Three questions must be clarified before selecting a medication.
1. Are the seizure symptoms seizures?
2. What type of epilepsy is it?
3. What kind of epilepsy syndrome does it belong to?
The prognosis is different for each patient with different conditions and different drugs. The first thing you need to do is to take your own medication, and you should be careful not to be biased, stop the medication at will, or change the medication on your own.
Surgical treatment
After 3 to 5 years of regular medication, most patients can stop taking their medication and stop having seizures after evaluation by the doctor. Patients with “drug-refractory epilepsy” who have been on regular medication for more than two years but are not effective can choose surgical treatment after a multidisciplinary evaluation by a qualified and qualified epilepsy center. Surgery is one of the most common treatments for epilepsy, and its efficacy, especially in refractory epilepsy, has been widely demonstrated clinically, and it is the only treatment for some patients with epilepsy. Most refractory epilepsies can be cured or remitted (by reducing the number of seizures and lowering the dose of antiepileptic drugs) through surgery. Du Hao points out that epilepsy surgery is an intervention for people with drug-refractory epilepsy that uses surgical procedures to improve or control seizures. For patients with refractory epilepsy, appropriate surgical treatment can not only reduce, decrease, or even will completely control seizures, but to some extent can also improve the patient’s neuropsychological function.

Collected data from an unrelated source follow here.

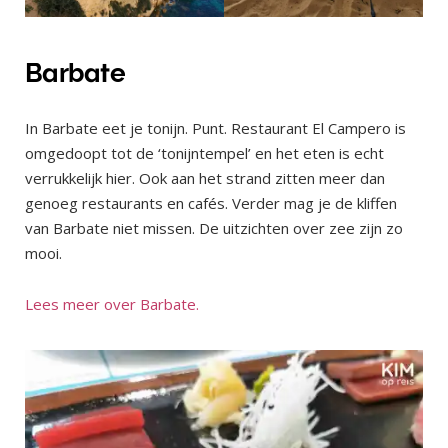
Barbate
In Barbate eet je tonijn. Punt. Restaurant El Campero is
omgedoopt tot de ‘tonijntempel’ en het eten is echt
verrukkelijk hier. Ook aan het strand zitten meer dan
genoeg restaurants en cafés. Verder mag je de kliffen
van Barbate niet missen. De uitzichten over zee zijn zo
mooi.
Lees meer over Barbate.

There are various surgical treatment modalities for epilepsy, which are summarized in three main types.
1. excisional surgery of epileptic foci, the best results of such surgery.

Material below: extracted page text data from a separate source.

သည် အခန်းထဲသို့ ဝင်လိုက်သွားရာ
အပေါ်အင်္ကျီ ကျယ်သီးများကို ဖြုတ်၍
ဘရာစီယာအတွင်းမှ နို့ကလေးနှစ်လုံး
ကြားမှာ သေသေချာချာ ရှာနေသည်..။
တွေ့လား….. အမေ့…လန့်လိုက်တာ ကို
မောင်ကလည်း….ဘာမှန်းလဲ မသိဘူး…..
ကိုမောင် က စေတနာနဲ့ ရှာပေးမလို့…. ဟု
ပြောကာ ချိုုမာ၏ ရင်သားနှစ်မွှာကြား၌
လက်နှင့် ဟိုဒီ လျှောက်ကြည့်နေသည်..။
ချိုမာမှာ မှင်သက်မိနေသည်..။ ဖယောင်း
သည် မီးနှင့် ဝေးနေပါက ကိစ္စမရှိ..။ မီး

2. surgery to block the propagation of epileptic discharges, which can also be done in patients who cannot undergo resection surgery, but is significantly less effective than resection surgery.
3, electrical stimulation surgery, deep brain nucleus electrical stimulation for epilepsy is still in the clinical exploration stage, is the future direction of epilepsy treatment. Vagus nerve electrical stimulation has been approved by the FDA for clinical use and is an option for patients who cannot easily locate the epileptogenic focus or who are afraid of the risks of surgery, and is less effective than excisional surgery.
There is no technique that can directly locate the epileptic focus, but only through a combination of techniques. For patients with no abnormalities in imaging examinations, they mainly rely on EEG and symptoms for localization, and even need to use intracranial electrode embedding to finally locate the location of the epileptic focus, which obviously increases the treatment cost and patient’s pain, but its efficacy is the best and the only choice for many epilepsy surgeries.